To finish off with some Gallic flair I tried M83's Hurry Up We're Dreaming and the track "Intro". This starts with a synth loop which is then joined by a spoken voice followed by a singer. More synthesizers join in before finally a combination of electronic percussion and a real drummer build the track to the opening climax of the album. The Naim makes it enjoyable although it can be a little fatiguing when played loud. The Metronome starts off by digging out the complexities of the synth loop and turning what was apparently one note at a time into 2 or 3. The voice is more atmospheric and the singer more dynamic without ever being "shouty". The electronic percussion is more precisely pitched and placed in the soundstage at left of centre. As for the drums  - well the fills are clearer and more human sounding allowing the performance to shine.

All of the above were on CD during the very short review period I didn't have time to test the DAC using dematerialised music I'm still a disc buyer and don't currently have a computer music setup that the Player could have been tested in. I could have bodged something but a) it wouldn't have been fair to the machine to use it in less than optimum conditions and b) I was enjoying its Red Book CD abilities far too much. In fact I wasn't missing my analogue components either. Some of the music that I only have on vinyl yes but not necessarily the format.

Apart from the bolts that I moaned about earlier and the feel of the buttons the Player did show a couple of disc loading errors. On experimentation I found that if the drawer was not 100% opened the opening movement was not detected and the machine picked up the subsequent closing of the draw as an opening meaning it didn't try to read the disc. To Metronome's defence the loan sample was off the initial production batch and to their credit when I returned it they showed me the problem has been fixed before any of the machines get near the shops!


I enjoyed having the Player at home an awful lot and it's certainly the best machine I have had in my system.

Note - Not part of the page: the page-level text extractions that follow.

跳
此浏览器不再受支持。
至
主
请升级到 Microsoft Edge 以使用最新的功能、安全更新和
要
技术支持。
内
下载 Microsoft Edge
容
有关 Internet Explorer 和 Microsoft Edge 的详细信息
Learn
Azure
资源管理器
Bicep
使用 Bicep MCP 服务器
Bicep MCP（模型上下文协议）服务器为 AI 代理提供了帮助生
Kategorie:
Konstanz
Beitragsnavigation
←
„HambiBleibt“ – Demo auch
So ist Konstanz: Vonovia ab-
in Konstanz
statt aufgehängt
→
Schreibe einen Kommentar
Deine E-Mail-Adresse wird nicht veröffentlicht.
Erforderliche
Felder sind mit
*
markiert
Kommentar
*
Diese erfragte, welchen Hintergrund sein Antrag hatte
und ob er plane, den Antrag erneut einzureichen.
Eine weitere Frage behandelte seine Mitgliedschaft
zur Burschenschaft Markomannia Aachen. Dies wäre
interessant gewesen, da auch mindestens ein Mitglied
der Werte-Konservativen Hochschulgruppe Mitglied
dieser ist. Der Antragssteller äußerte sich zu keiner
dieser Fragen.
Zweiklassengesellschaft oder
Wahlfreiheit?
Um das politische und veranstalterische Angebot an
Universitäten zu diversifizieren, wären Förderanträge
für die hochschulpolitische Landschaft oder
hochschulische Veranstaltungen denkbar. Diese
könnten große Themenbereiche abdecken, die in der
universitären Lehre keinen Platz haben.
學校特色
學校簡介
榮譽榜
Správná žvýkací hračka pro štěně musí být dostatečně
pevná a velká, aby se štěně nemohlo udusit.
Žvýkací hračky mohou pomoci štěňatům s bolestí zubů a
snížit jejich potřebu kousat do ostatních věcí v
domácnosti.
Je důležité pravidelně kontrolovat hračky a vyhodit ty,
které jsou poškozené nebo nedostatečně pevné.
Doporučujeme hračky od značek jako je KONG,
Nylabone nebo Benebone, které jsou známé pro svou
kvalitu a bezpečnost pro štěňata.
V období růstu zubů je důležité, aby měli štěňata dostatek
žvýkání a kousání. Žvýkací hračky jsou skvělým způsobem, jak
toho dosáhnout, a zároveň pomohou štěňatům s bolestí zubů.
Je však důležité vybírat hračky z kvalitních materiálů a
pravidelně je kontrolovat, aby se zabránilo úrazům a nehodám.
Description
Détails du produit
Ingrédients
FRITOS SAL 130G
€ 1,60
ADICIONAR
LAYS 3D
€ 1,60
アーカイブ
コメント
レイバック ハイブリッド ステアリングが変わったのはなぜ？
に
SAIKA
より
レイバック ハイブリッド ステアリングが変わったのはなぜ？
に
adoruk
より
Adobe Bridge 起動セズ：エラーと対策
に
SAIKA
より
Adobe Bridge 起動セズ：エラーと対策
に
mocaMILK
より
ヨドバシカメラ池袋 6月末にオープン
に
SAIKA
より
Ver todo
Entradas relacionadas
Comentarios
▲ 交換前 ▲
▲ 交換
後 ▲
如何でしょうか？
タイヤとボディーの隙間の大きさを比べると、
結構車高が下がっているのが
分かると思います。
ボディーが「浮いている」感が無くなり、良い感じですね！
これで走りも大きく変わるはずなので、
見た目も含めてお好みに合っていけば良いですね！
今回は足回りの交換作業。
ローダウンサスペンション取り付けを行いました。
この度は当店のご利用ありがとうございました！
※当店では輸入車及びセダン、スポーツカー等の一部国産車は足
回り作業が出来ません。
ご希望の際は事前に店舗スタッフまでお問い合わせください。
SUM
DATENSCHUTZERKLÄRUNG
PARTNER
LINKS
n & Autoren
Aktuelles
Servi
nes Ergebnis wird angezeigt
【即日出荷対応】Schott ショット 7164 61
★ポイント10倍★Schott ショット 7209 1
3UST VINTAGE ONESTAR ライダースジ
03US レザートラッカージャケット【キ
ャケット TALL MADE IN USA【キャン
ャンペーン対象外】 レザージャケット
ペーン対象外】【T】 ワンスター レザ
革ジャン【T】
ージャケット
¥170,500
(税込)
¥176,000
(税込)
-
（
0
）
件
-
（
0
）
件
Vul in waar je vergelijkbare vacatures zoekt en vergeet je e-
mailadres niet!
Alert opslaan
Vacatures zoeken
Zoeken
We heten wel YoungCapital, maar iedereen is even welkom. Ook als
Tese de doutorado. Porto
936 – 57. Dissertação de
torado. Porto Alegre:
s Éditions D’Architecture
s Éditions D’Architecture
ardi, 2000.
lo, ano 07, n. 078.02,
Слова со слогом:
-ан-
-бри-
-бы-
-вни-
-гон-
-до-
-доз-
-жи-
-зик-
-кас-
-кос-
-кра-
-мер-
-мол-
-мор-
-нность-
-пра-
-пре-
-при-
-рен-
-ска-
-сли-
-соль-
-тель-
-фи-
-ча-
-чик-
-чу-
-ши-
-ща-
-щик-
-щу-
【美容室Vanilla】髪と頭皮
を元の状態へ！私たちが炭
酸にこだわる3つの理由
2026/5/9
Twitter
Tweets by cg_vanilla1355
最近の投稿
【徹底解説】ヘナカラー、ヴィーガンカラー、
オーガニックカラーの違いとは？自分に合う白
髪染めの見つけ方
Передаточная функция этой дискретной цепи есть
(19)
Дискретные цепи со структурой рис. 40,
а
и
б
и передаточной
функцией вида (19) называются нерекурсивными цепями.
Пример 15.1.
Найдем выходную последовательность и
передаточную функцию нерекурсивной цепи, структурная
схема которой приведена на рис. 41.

It outclasses my own Naim Cd5i without any issues which is both (very) frustrating now it's gone back and a relief as the price difference is such that it would be embarrassing if it didn't.

The fit and finish is what you would expect for this sort of money and its inherent musicality combined with a good helping of detail and excellent tone make it definitely one for the shortlist if you are looking to spend this amount of money on a CD player.